O jamaicano Still Cool vem ao Brasil e renova seu hino contra a pobreza

Still Cool no estúdio regravando “To be poor is a crime: “Não há paz de espírito que resista a um prato vazio”, diz

Numa reportagem do ano passado, intitulada “Is it a crime to be poor?”, Nicholas Kristof, do “The New York Times”, mostrava como uma distorção do sistema carcerário norte-americano ainda permitia que pessoas fossem presas por não conseguirem pagar multas e taxas (com juros) devidas ao governo. Em geral, eram dívidas relacionadas a pequenos delitos, como até mesmo um emplacamento de carro atrasado. “Na teoria, a Suprema Corte diz que as pessoas só podem ser presas caso se recusem a pagar tais débitos, não quando não conseguem. Na prática, porém, as pessoas pobres são presas regularmente porque são pobres”, escreveu Kristof, que aparentemente precisa conhecer as prisões do Brasil.

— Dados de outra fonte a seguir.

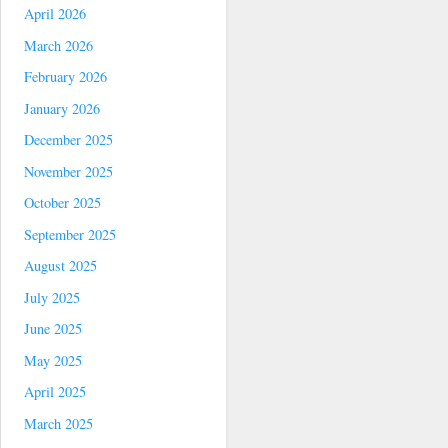
April 2026
March 2026
February 2026
January 2026
December 2025
November 2025
October 2025
September 2025
August 2025
July 2025
June 2025
May 2025
April 2025
March 2025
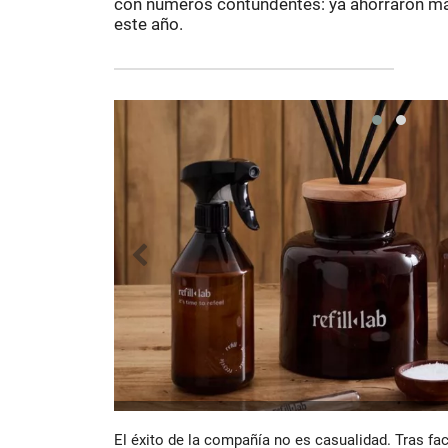
con números contundentes: ya ahorraron má
este año.
El éxito de la compañía no es casualidad. Tras fa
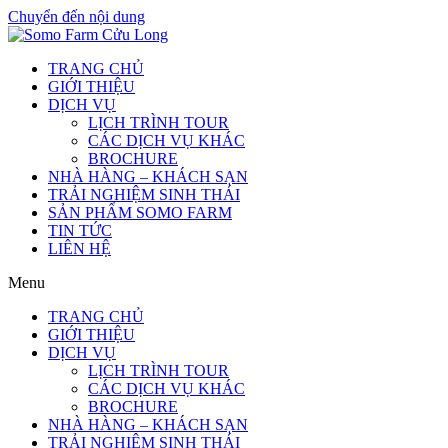
Chuyển đến nội dung
TRANG CHỦ
GIỚI THIỆU
DỊCH VỤ
LỊCH TRÌNH TOUR
CÁC DỊCH VỤ KHÁC
BROCHURE
NHÀ HÀNG – KHÁCH SẠN
TRẢI NGHIỆM SINH THÁI
SẢN PHẨM SOMO FARM
TIN TỨC
LIÊN HỆ
Menu
TRANG CHỦ
GIỚI THIỆU
DỊCH VỤ
LỊCH TRÌNH TOUR
CÁC DỊCH VỤ KHÁC
BROCHURE
NHÀ HÀNG – KHÁCH SẠN
TRẢI NGHIỆM SINH THÁI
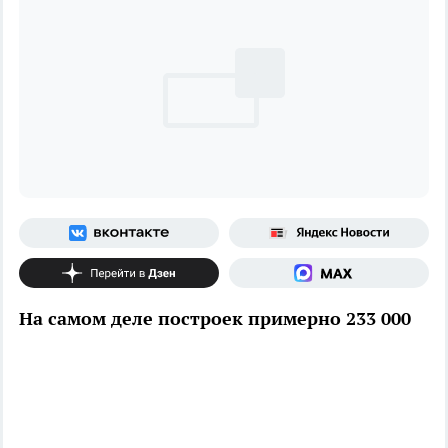
На самом деле построек примерно 233 000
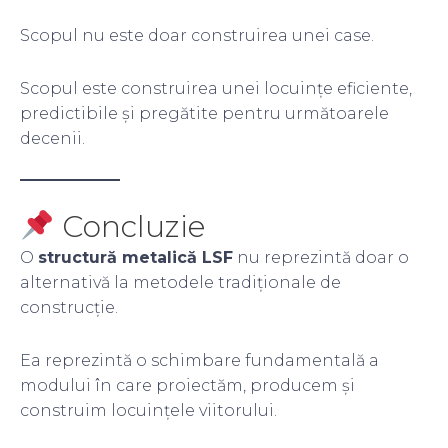
Scopul nu este doar construirea unei case.
Scopul este construirea unei locuințe eficiente,
predictibile și pregătite pentru următoarele
decenii.
Concluzie
O
structură metalică LSF
nu reprezintă doar o
alternativă la metodele tradiționale de
construcție.
Ea reprezintă o schimbare fundamentală a
modului în care proiectăm, producem și
construim locuințele viitorului.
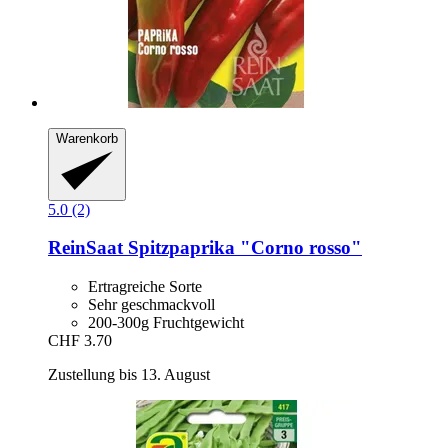
Warenkorb
5.0 (2)
ReinSaat
Spitzpaprika "Corno rosso"
Ertragreiche Sorte
Sehr geschmackvoll
200-300g Fruchtgewicht
CHF 3.70
Zustellung bis 13. August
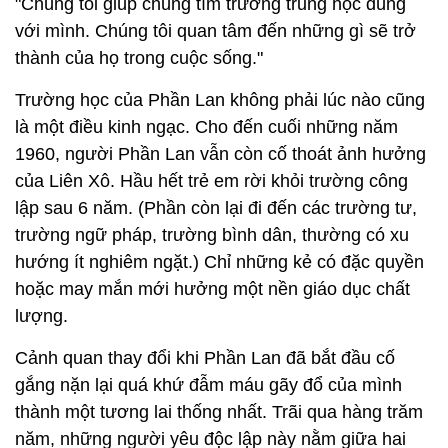
"Chúng tôi giúp chúng tìm trường trung học đúng
với mình. Chúng tôi quan tâm đến những gì sẽ trở
thành của họ trong cuộc sống."
Trường học của Phần Lan không phải lúc nào cũng
là một điều kinh ngạc. Cho đến cuối những năm
1960, người Phần Lan vẫn còn cố thoát ảnh hưởng
của Liên Xô. Hầu hết trẻ em rời khỏi trường công
lập sau 6 năm. (Phần còn lại đi đến các trường tư,
trường ngữ pháp, trường bình dân, thường có xu
hướng ít nghiêm ngặt.) Chỉ những kẻ có đặc quyền
hoặc may mắn mới hưởng một nền giáo dục chất
lượng.
Cảnh quan thay đổi khi Phần Lan đã bắt đầu cố
gắng nặn lại quá khứ đẫm máu gãy đổ của mình
thành một tương lai thống nhất. Trãi qua hàng trăm
năm, những người yêu độc lập này nằm giữa hai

Se fosse um filme, nessa hora entrariam os créditos e a música “To be poor is a crime”. Composta pelo grupo jamaicano Still Cool em 1979, popularizada pelo cantor Freddie McGregor em 1991 e prestes a ganhar uma nova versão, assinada pelo Digitaldubs, ela se mostra dolorosamente atual, capaz de se encaixar, com perfeição, na realidade descrita pelo “NYT” ou em qualquer outra do vasto mundo neoliberal. “Que Jah me ajude/Querem me botar para baixo/É duro ficar por perto (…)O patrão quer ser cada vez mais forte/Enquanto o pobre sofre e é escravizado”, diz a letra, de inspiração rasta, que também se encaixa como Lego nas seguidas ações do governo golpista de Michael Temer.

– Escrevi essa música pensando na Jamaica dos anos 80, mas infelizmente ela continua atual já que a miséria e a injustiça estão por toda a parte, tornando os ricos mais ricos e os pobres mais pobres – conta, por telefone, Joseph “Blue” Grant, também conhecido como Still Cool, sinônimo do grupo que fundou nos anos 70 e que sempre girou em torno de sua figura. – Não há paz de espírito que resista a uma situação dessas, que resista a um prato vazio.

Inicialmente um quarteto vocal, o Still Cool transitou por aquela década sem chamar muita atenção, sempre aparecendo em eventos do grupo religioso The Twelve Tribes of Israel (que teve Bob Marley como seu mais notório seguidor). No começo dos anos 80, o grupo conquistou as ruas com “To be poor is a crime”, popular entre os sound-systems jamaicanos e que se tornaria seu maior e único hit. Regravada por Freddie McGregor mais de uma década depois, a música virou, enfim, um sucesso radiofônico na Inglaterra e no resto da Europa. Logo depois, Grant se mudou para a Alemanha, em busca de outras oportunidades, mas nunca mais repetiu aquela performance.

– O mundo do reggae é muito competitivo, há muitos talentos por aí. Não me importo de ter atingido o alvo apenas uma vez. Pelo menos, foi com uma canção poderosa, que atravessou os tempos – conta Grant, que segue gravando e excursionando.

De passagem pelo Brasil para acompanhar as Olimpíadas, ele decidiu ficar mais um pouco no Rio “para curtir os sons e a luz dessa cidade”. Em contato com o DJ e produtor Marcus MPC, acabou visitando o estúdio do Digitaldubs, na Zona Sul do Rio, onde acabou regravando, pela primeira vez, sua célebre canção.

– Não foi nada muito planejado. Ele chegou no estúdio e ficamos somente batendo papo. Até que uma hora eu perguntei se ele queria gravar alguma coisa. Como a resposta foi afirmativa, sugeri “To be poor is a crime”, cuja base eu já tinha pronta, e ele concordou de imediato – conta o produtor sobre a nova versão, que ainda não tem data de lançamento, mas, infelizmente, não vai ficar datada tão cedo.